The serial version takes less time than the parallel one.
/*Serial Version*/
double start = omp_get_wtime();
for (i = 0; i < 1100; i++) {
for (j = i; j < i + 4; j++) {
fprintf(new_file, "%f ", S[j]);
}
fprintf(new_file, "\n");
m = compute_m(S + i, 4);
find_min_max(S + i, 4, &min, &max);
S_i = inf(m, min, b);
S_s = sup(m, max, b);
if (S[i + 2] < S_i)
Res[i] = S_i;
else if (S[i + 2] > S_s)
Res[i] = S_s;
else
Res[i] = ECG[i + 2];
fprintf(output_f, "%f\n", Res[i]);
}
double end = omp_get_wtime();
printf("\n ------------- TIMING :: Serial Version -------------- ");
printf("\nStart = %.16g\nend = %.16g\nDiff_time = %.16g\n", start, end, end - start);
#Parallel version
double start = omp_get_wtime();
#pragma omp parallel for
for (i = 0; i < 1100; i++) {
#pragma omp parallel for
for (j = i; j < i + 4; j++) {
serial code ...
}
serial code ...
}
double end = omp_get_wtime();
printf("\n ------------- TIMING :: Serial Version -------------- ");
printf("\nStart = %.16g\nend = %.16g\nDiff_time = %.16g\n", start, end, end - start);
I have tried multiple times, the serial execution is always faster why?
why is serial execution faster here? am I calculation the execution time in the right way?
Assuming that compute_m does not write to S and that find_min_max does not write to S_i or read from min and max, this should work.
/*Parallel Version A*/
double start = omp_get_wtime();
const int nThreads = omp_get_max_threads();
#pragma omp parallel sections num_threads(2) default(none) shared(S, Res, ECG, b, min, max, m, S_i, S_s, nThreads)
{
#pragma omp section
for (i = 0; i < 1100; i++) {
for (j = i; j < i + 4; j++) {
fprintf(new_file, "%f ", S[j]);
}
fprintf(new_file, "\n");
}
#pragma omp section
{
#pragma omp parallel for num_threads(nThreads - 1) default(none) shared(S, Res, ECG, b) private(min, max, m, S_i, S_s)

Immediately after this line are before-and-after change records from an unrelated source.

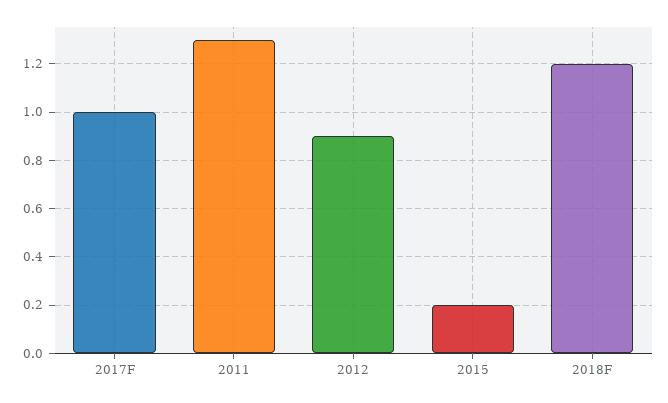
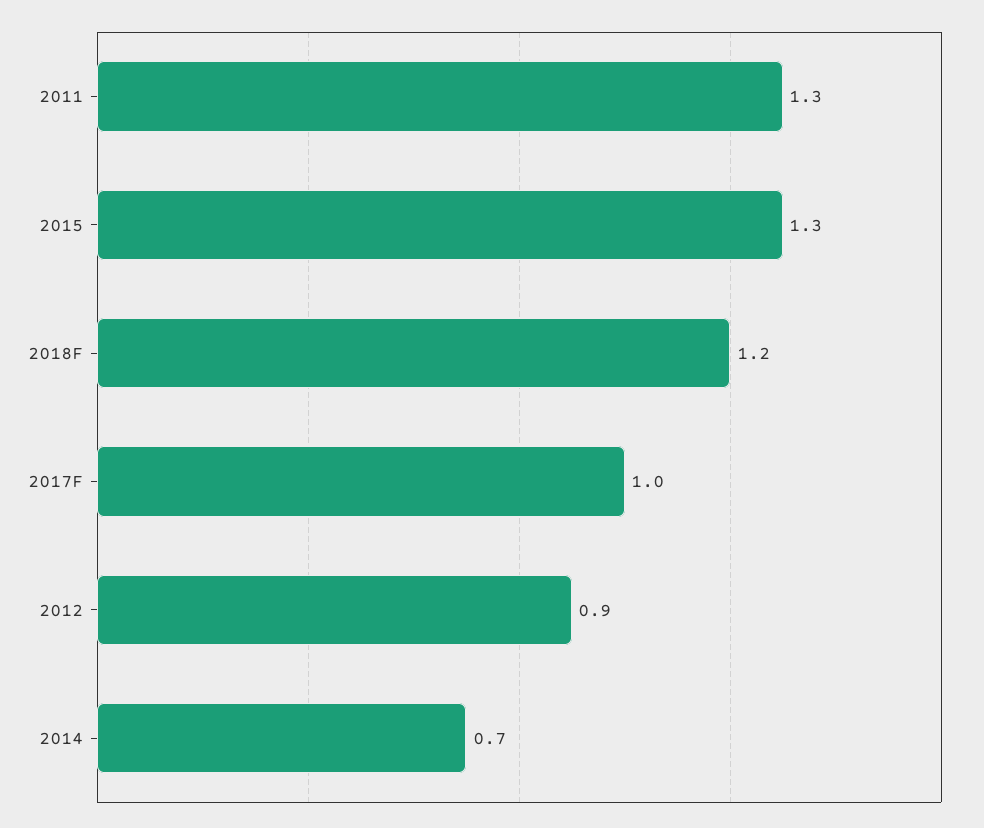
  {
    "2017F": 1,
    "2011": 1.3,
    "2012": 0.9,
-   "2015": 0.2,
+   "2015": 1.3,
-   "2018F": 1.2
+   "2018F": 1.2,
+   "2014": 0.7
  }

for (i = 0; i < 1100; i++) {
m = compute_m(S + i, 4);
find_min_max(S + i, 4, &min, &max);
S_i = inf(m, min, b);
S_s = sup(m, max, b);
if (S[i + 2] < S_i)
Res[i] = S_i;
else if (S[i + 2] > S_s)
Res[i] = S_s;
else
Res[i] = ECG[i + 2];
}
for (i = 0; i < 1100; i++) {
fprintf(output_f, "%f\n", Res[i]);
}
}
}
double end = omp_get_wtime();
printf("\n ------------- TIMING :: Parallel Version A -------------- ");
printf("\nStart = %.16g\nend = %.16g\nDiff_time = %.16g\n", start, end, end - start);
Another a bit less complicated solution would be this one
/*Parallel Version B*/
double start = omp_get_wtime();
#pragma omp parallel default(none) shared(S, Res, ECG, b) private(min, max, m, S_i, S_s)
{
#pragma omp for
for (i = 0; i < 1100; i++) {
m = compute_m(S + i, 4);
find_min_max(S + i, 4, &min, &max);
S_i = inf(m, min, b);
S_s = sup(m, max, b);
if (S[i + 2] < S_i)
Res[i] = S_i;
else if (S[i + 2] > S_s)
Res[i] = S_s;
else
Res[i] = ECG[i + 2];
}
#pragma omp sections
{
#pragma omp section
for (i = 0; i < 1100; i++) {
for (j = i; j < i + 4; j++) {
fprintf(new_file, "%f ", S[j]);
}
fprintf(new_file, "\n");
}
#pragma omp section
for (i = 0; i < 1100; i++) {
fprintf(output_f, "%f\n", Res[i]);
}
}
}
double end = omp_get_wtime();
printf("\n ------------- TIMING :: Parallel Version B -------------- ");
printf("\nStart = %.16g\nend = %.16g\nDiff_time = %.16g\n", start, end, end - start);
In the first version the calculation happens in parallel with writing out S, in the second version the calculations happen first, before S and Res are written to file in parallel. I wouldn't bet on which one is faster, so just try it out on your hardware.
These can still be slower than the serial version, because spawning threads always has some overhead.